Instructions to follow: Copy the listing verbatim, excluding any images found in it.

Given data:
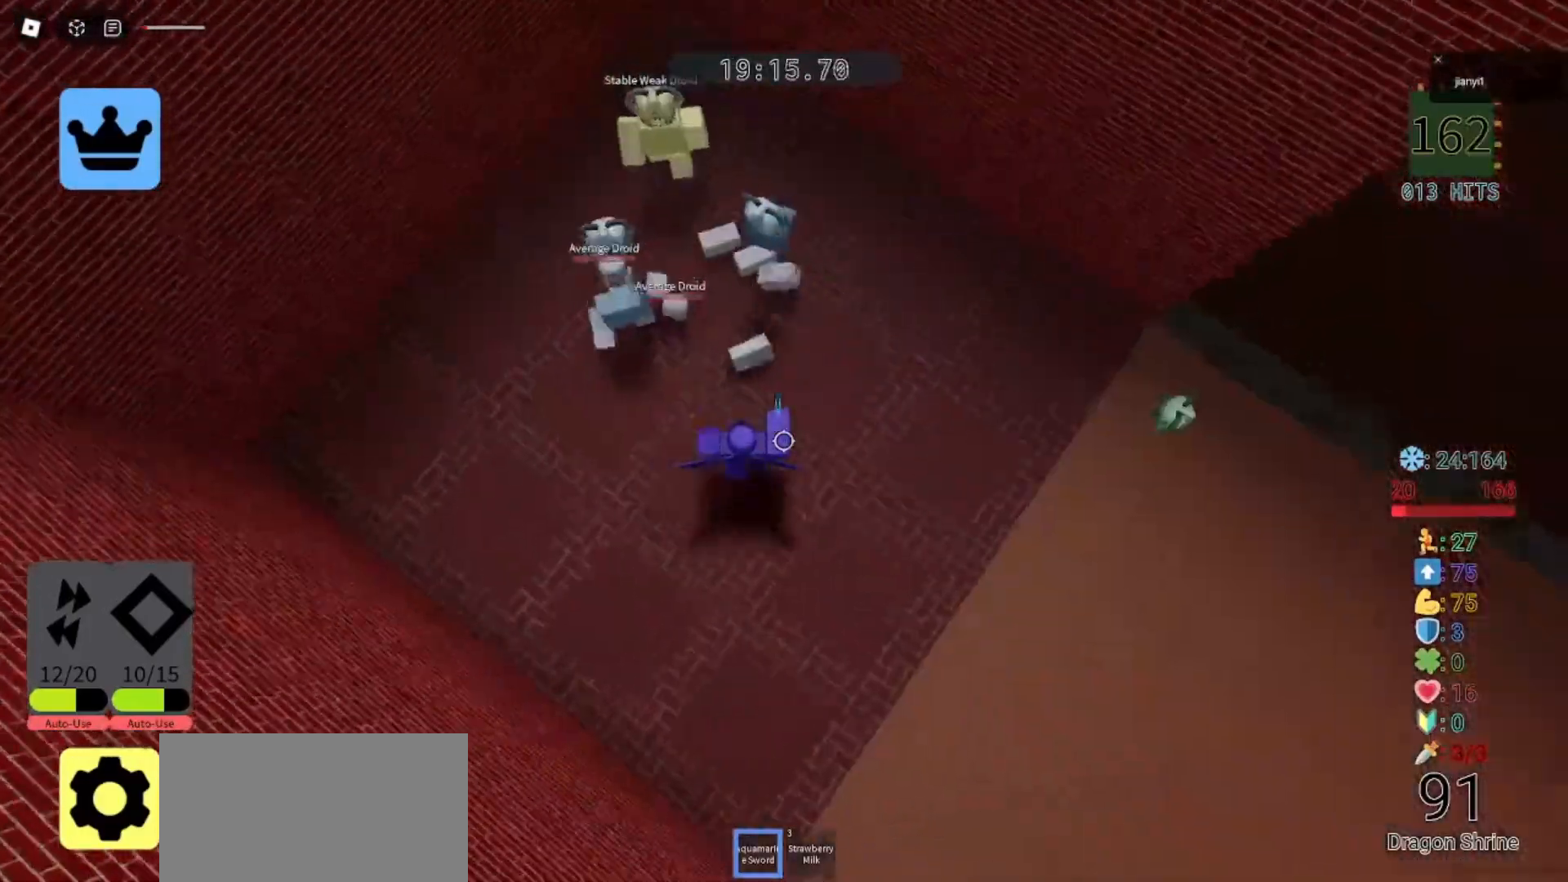
{"keys": [], "mouse": ["left"], "events": [[133, "a", "up"], [200, "mouse_left", "down"], [233, "w", "down"], [267, "mouse_left", "up"], [300, "w", "up"], [333, "mouse_left", "down"], [400, "mouse_left", "up"], [467, "mouse_left", "down"]]}
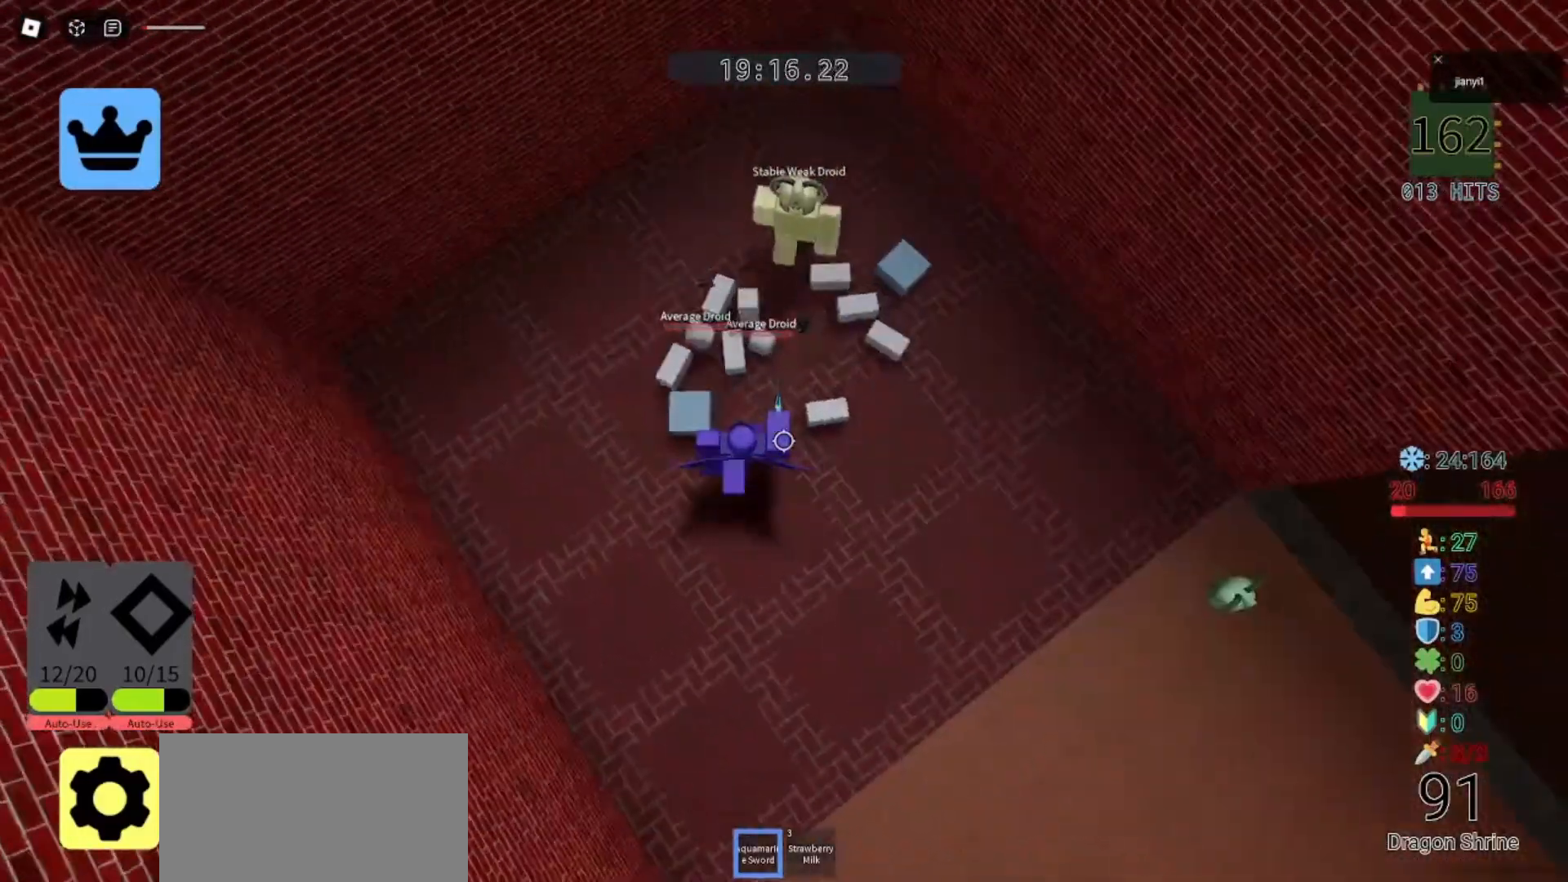
{"keys": ["s"], "mouse": [], "events": [[67, "mouse_left", "up"], [67, "w", "down"], [133, "mouse_left", "down"], [200, "w", "up"], [233, "mouse_left", "up"], [333, "mouse_left", "down"], [400, "s", "down"], [433, "mouse_left", "up"]]}
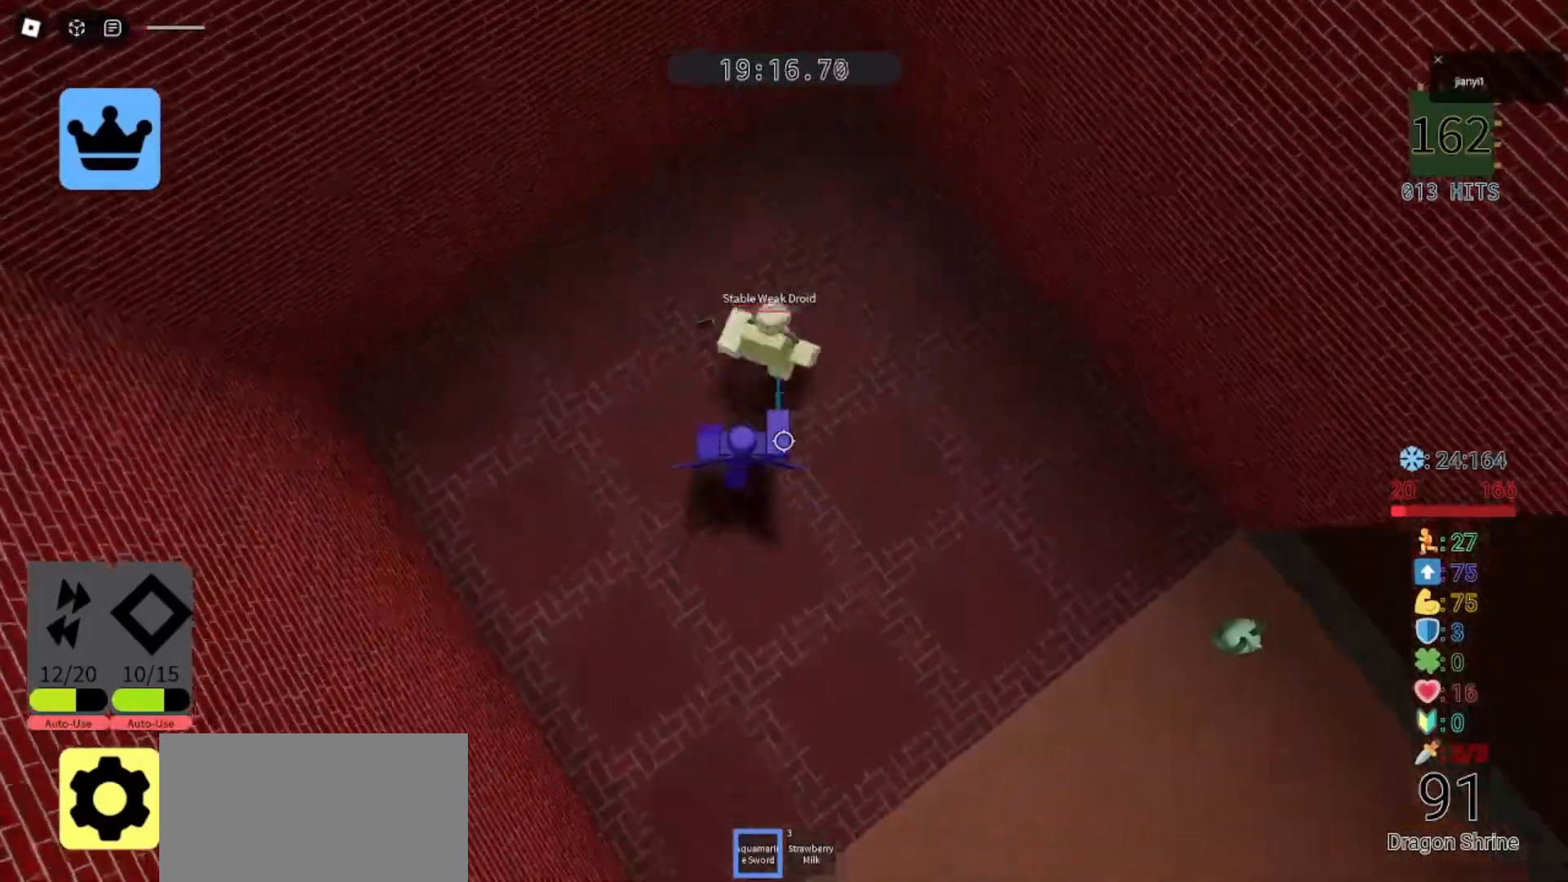
{"keys": ["a", "w"], "mouse": [], "events": [[33, "d", "down"], [67, "s", "up"], [167, "d", "up"], [167, "w", "down"], [500, "a", "down"]]}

Result for this exercise:
{"keys": [], "mouse": ["left"], "events": [[133, "a", "up"], [200, "mouse_left", "down"], [233, "w", "down"], [267, "mouse_left", "up"], [300, "w", "up"], [333, "mouse_left", "down"], [400, "mouse_left", "up"], [467, "mouse_left", "down"]]}
{"keys": ["s"], "mouse": [], "events": [[67, "mouse_left", "up"], [67, "w", "down"], [133, "mouse_left", "down"], [200, "w", "up"], [233, "mouse_left", "up"], [333, "mouse_left", "down"], [400, "s", "down"], [433, "mouse_left", "up"]]}
{"keys": ["a", "w"], "mouse": [], "events": [[33, "d", "down"], [67, "s", "up"], [167, "d", "up"], [167, "w", "down"], [500, "a", "down"]]}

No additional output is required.